Pour les services numériques, la progression d'Arm dans le datacenter peut élargir le choix face à x86 et améliorer la densité de certaines charges. Elle peut aussi fragmenter les optimisations si les logiciels ne sont pas testés sur plusieurs plateformes. Le coût réel doit inclure migration, observabilité, support et disponibilité, pas seulement la consommation annoncée du processeur.
Pour Arm, le défi consiste à capter davantage de valeur sans casser la confiance qui a construit son échelle. Plus l'entreprise livre de sous-systèmes complets et de silicium, plus elle accélère le marché ; plus elle risque aussi d'occuper la place où ses clients espéraient se différencier.
Vidéo : la stratégie Arm et le lancement de l'AGI CPU
Cette keynote officielle présente le passage de l'IP au silicium, le rôle de Meta et la place du CPU dans les infrastructures d'IA. Elle permet de voir les arguments d'Arm dans leur contexte ; les comparaisons de performance restent celles du constructeur tant que les systèmes commerciaux ne sont pas évalués indépendamment.
Ce qu'il faut retenir
La force d'Arm vient d'un empilement cohérent : architecture commune, propriété intellectuelle réutilisable, écosystème logiciel et redevances sur des milliards d'appareils. Lumex et Neoverse CSS rapprochent désormais l'entreprise du produit final en livrant des plateformes plus complètes.
L'AGI CPU pousse cette logique jusqu'au silicium. Le potentiel économique est réel, mais le changement ajoute des risques industriels et une tension avec les licenciés. Arm doit prouver qu'elle peut vendre davantage de valeur sans perdre la neutralité qui a permis à des concurrents de construire sur la même architecture.
FAQ
Arm fabrique-t-il les processeurs des smartphones ?

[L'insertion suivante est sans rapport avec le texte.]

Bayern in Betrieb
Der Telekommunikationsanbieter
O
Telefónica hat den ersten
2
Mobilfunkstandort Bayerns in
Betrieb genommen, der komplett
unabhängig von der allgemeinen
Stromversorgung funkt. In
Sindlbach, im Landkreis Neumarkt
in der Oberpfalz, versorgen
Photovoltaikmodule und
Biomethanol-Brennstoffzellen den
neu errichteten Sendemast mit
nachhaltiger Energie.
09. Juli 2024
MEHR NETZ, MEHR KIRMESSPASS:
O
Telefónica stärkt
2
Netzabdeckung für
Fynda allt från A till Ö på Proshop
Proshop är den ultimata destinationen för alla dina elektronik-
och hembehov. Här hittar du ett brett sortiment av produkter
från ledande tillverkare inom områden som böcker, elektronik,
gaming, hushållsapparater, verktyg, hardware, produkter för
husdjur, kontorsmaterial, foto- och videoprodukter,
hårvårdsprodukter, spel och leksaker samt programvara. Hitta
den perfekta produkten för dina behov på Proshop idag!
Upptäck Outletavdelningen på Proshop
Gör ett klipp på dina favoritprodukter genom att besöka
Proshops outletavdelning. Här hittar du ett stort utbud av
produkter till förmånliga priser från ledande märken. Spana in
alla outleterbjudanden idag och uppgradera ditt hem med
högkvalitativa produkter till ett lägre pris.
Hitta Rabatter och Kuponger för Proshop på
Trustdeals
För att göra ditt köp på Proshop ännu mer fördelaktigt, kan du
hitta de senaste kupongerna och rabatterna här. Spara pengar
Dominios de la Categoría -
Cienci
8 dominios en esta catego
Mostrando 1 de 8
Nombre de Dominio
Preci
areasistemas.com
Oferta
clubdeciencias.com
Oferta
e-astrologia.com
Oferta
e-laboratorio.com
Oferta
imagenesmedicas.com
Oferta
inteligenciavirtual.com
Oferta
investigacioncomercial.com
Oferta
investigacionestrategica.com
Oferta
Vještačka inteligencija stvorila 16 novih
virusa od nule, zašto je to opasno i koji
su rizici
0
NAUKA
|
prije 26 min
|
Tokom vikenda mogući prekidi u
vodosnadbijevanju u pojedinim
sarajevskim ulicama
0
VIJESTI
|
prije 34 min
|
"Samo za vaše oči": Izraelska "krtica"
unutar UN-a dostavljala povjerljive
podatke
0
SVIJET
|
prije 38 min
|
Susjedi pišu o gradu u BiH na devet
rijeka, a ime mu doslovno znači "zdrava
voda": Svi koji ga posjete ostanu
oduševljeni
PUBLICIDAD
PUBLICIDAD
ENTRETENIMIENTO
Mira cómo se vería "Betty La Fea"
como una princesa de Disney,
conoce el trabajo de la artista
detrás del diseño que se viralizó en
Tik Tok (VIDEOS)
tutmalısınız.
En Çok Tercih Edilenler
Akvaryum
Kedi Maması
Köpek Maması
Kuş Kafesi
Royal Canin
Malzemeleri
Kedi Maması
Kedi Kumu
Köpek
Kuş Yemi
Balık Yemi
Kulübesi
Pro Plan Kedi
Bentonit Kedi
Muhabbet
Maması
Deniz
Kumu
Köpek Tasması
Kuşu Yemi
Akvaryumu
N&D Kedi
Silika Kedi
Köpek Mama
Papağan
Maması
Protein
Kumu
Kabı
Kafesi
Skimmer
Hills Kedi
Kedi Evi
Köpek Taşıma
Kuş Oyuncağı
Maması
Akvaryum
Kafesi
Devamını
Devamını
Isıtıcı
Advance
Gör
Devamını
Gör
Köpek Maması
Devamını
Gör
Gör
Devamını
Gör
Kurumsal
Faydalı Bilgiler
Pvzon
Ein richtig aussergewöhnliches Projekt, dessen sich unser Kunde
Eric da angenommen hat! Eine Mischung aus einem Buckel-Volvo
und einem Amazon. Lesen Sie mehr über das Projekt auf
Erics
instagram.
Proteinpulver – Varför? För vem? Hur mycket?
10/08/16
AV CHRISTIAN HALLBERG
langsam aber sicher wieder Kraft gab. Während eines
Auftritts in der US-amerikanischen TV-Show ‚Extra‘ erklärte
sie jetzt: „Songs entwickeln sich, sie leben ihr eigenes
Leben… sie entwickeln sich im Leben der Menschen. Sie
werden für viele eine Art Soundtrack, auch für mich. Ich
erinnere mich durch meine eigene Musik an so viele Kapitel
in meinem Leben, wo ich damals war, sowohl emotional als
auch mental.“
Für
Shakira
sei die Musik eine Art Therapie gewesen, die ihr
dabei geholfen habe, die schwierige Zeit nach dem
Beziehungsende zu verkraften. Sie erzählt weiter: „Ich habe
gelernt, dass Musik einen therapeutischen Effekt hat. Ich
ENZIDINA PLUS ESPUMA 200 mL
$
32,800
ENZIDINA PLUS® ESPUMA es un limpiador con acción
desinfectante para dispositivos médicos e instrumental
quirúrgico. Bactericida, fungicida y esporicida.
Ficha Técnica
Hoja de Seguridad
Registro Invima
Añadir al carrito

Arm fournit l'architecture et différents blocs de propriété intellectuelle. Le fabricant de la puce assemble son design, puis une fonderie le produit. Depuis 2026, Arm prépare aussi un premier processeur de datacenter vendu en silicium.
Quelle différence entre une architecture Arm et un cœur Cortex ?

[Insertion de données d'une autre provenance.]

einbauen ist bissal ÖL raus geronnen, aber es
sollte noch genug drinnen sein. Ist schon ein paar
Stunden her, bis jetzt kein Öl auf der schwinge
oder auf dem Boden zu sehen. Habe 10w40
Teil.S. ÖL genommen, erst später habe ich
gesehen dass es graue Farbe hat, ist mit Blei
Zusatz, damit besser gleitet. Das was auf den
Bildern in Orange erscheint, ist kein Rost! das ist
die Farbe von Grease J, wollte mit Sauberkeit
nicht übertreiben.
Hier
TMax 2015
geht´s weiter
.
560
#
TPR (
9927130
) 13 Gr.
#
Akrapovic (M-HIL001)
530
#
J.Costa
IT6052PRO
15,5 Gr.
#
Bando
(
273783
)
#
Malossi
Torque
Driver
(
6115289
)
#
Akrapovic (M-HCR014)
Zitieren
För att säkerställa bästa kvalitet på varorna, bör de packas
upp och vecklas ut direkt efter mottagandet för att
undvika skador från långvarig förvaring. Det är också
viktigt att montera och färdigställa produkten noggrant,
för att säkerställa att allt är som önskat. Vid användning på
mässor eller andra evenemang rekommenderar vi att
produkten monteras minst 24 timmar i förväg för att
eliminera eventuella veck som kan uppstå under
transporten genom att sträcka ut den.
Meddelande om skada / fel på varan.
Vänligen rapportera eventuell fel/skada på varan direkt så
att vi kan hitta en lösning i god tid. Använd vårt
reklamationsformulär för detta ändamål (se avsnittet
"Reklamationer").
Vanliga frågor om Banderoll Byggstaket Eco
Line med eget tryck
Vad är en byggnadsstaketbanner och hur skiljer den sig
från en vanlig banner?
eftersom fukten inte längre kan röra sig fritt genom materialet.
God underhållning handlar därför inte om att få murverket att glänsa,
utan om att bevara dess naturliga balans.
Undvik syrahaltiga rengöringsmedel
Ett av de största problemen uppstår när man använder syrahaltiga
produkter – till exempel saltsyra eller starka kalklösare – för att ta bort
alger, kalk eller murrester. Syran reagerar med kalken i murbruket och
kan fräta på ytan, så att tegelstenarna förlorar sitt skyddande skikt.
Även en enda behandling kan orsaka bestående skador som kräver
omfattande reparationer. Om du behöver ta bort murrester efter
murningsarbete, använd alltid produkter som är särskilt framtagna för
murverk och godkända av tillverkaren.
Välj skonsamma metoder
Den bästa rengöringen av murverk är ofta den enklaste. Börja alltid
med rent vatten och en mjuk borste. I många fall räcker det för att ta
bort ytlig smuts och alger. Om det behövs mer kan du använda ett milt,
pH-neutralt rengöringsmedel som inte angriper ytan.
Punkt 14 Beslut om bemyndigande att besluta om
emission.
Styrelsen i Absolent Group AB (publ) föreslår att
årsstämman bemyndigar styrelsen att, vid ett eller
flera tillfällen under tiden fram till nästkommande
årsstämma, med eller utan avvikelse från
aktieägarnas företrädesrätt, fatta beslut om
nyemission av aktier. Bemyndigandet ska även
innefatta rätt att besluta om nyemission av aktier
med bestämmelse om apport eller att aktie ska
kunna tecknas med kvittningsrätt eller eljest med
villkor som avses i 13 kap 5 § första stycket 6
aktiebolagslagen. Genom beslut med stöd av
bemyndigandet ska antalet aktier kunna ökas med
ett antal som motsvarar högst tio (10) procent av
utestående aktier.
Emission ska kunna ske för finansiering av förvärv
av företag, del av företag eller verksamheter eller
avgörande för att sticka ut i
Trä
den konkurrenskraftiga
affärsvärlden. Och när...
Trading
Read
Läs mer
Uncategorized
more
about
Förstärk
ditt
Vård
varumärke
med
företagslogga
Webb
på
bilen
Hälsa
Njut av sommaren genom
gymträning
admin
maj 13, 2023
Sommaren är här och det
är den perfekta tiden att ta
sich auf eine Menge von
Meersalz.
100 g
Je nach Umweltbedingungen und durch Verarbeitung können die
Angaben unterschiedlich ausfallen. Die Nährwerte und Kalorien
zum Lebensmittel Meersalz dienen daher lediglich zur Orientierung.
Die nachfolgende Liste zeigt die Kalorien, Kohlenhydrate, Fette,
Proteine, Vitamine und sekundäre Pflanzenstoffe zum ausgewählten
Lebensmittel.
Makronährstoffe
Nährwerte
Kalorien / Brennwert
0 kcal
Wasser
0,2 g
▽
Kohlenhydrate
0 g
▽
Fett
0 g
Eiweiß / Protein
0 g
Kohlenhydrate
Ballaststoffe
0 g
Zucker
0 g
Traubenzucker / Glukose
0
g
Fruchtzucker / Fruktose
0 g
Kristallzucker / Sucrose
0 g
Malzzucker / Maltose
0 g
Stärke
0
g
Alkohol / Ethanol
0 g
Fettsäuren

L'architecture définit les instructions et le comportement attendu par le logiciel. Cortex est une famille de microarchitectures conçues par Arm pour implémenter cette architecture et être intégrées dans des puces.

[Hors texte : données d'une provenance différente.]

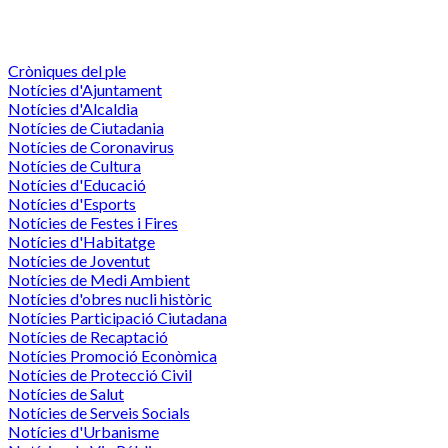
Cròniques del ple
Notícies d'Ajuntament
Notícies d'Alcaldia
Notícies de Ciutadania
Notícies de Coronavirus
Notícies de Cultura
Notícies d'Educació
Notícies d'Esports
Notícies de Festes i Fires
Notícies d'Habitatge
Notícies de Joventut
Notícies de Medi Ambient
Notícies d'obres nucli històric
Notícies Participació Ciutadana
Notícies de Recaptació
Notícies Promoció Econòmica
Notícies de Protecció Civil
Notícies de Salut
Notícies de Serveis Socials
Notícies d'Urbanisme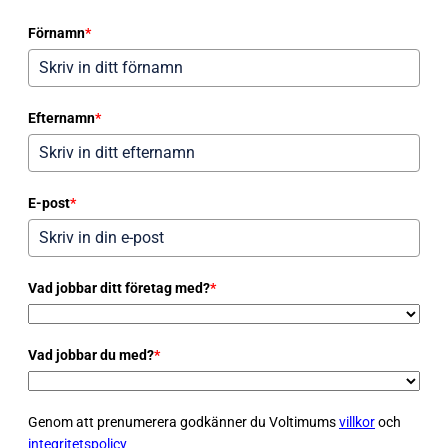
Förnamn
*
Efternamn
*
E-post
*
Vad jobbar ditt företag med?
*
Vad jobbar du med?
*
Genom att prenumerera godkänner du Voltimums
villkor
och
integritetspolicy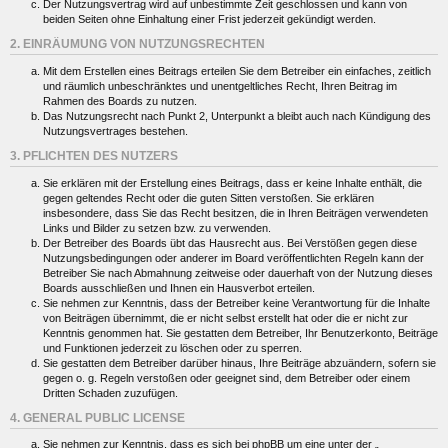
Der Nutzungsvertrag wird auf unbestimmte Zeit geschlossen und kann von
beiden Seiten ohne Einhaltung einer Frist jederzeit gekündigt werden.
2. EINRÄUMUNG VON NUTZUNGSRECHTEN
Mit dem Erstellen eines Beitrags erteilen Sie dem Betreiber ein einfaches, zeitlich
und räumlich unbeschränktes und unentgeltliches Recht, Ihren Beitrag im
Rahmen des Boards zu nutzen.
Das Nutzungsrecht nach Punkt 2, Unterpunkt a bleibt auch nach Kündigung des
Nutzungsvertrages bestehen.
3. PFLICHTEN DES NUTZERS
Sie erklären mit der Erstellung eines Beitrags, dass er keine Inhalte enthält, die
gegen geltendes Recht oder die guten Sitten verstoßen. Sie erklären
insbesondere, dass Sie das Recht besitzen, die in Ihren Beiträgen verwendeten
Links und Bilder zu setzen bzw. zu verwenden.
Der Betreiber des Boards übt das Hausrecht aus. Bei Verstößen gegen diese
Nutzungsbedingungen oder anderer im Board veröffentlichten Regeln kann der
Betreiber Sie nach Abmahnung zeitweise oder dauerhaft von der Nutzung dieses
Boards ausschließen und Ihnen ein Hausverbot erteilen.
Sie nehmen zur Kenntnis, dass der Betreiber keine Verantwortung für die Inhalte
von Beiträgen übernimmt, die er nicht selbst erstellt hat oder die er nicht zur
Kenntnis genommen hat. Sie gestatten dem Betreiber, Ihr Benutzerkonto, Beiträge
und Funktionen jederzeit zu löschen oder zu sperren.
Sie gestatten dem Betreiber darüber hinaus, Ihre Beiträge abzuändern, sofern sie
gegen o. g. Regeln verstoßen oder geeignet sind, dem Betreiber oder einem
Dritten Schaden zuzufügen.
4. GENERAL PUBLIC LICENSE
Sie nehmen zur Kenntnis, dass es sich bei phpBB um eine unter der „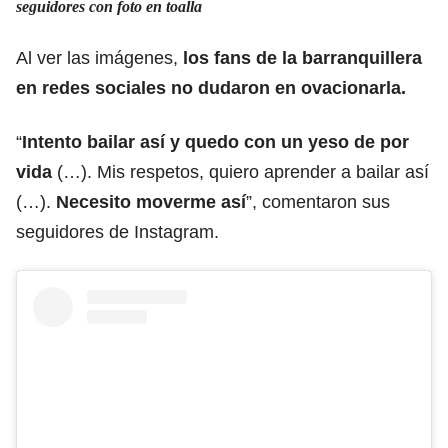
seguidores con foto en toalla
Al ver las imágenes,
los fans de la barranquillera
en redes sociales no dudaron en ovacionarla.
“
Intento bailar así y quedo con un yeso de por
vida
(…). Mis respetos, quiero aprender a bailar así
(…).
Necesito moverme así
”, comentaron sus
seguidores de Instagram.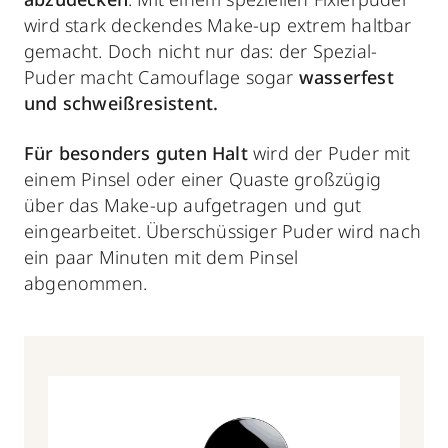
wird stark deckendes Make-up extrem haltbar
gemacht. Doch nicht nur das: der Spezial-
Puder macht Camouflage sogar
wasserfest
und schweißresistent.
Für besonders guten Halt
wird der Puder mit
einem Pinsel oder einer Quaste großzügig
über das Make-up aufgetragen und gut
eingearbeitet. Überschüssiger Puder wird nach
ein paar Minuten mit dem Pinsel
abgenommen.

Comment Arm gagne-t-il de l'argent ?
Le groupe facture des licences, du support et des services, puis perçoit généralement une redevance sur les puces expédiées avec sa technologie. L'AGI CPU doit ajouter des revenus de produits en silicium.
Pourquoi Windows on Arm n'est-il pas identique à Windows sur x86 ?
Le système et de nombreuses applications existent en version Arm native, tandis que d'autres passent par l'émulation Prism. Les pilotes, plug-ins et protections de certains jeux peuvent encore créer des écarts de compatibilité.
RISC-V peut-il concurrencer Arm ?
Oui, surtout dans les marchés où une architecture ouverte et personnalisable est attractive. Arm conserve un avantage d'écosystème, de logiciels et d'IP validée, mais cite elle-même RISC-V parmi ses risques concurrentiels.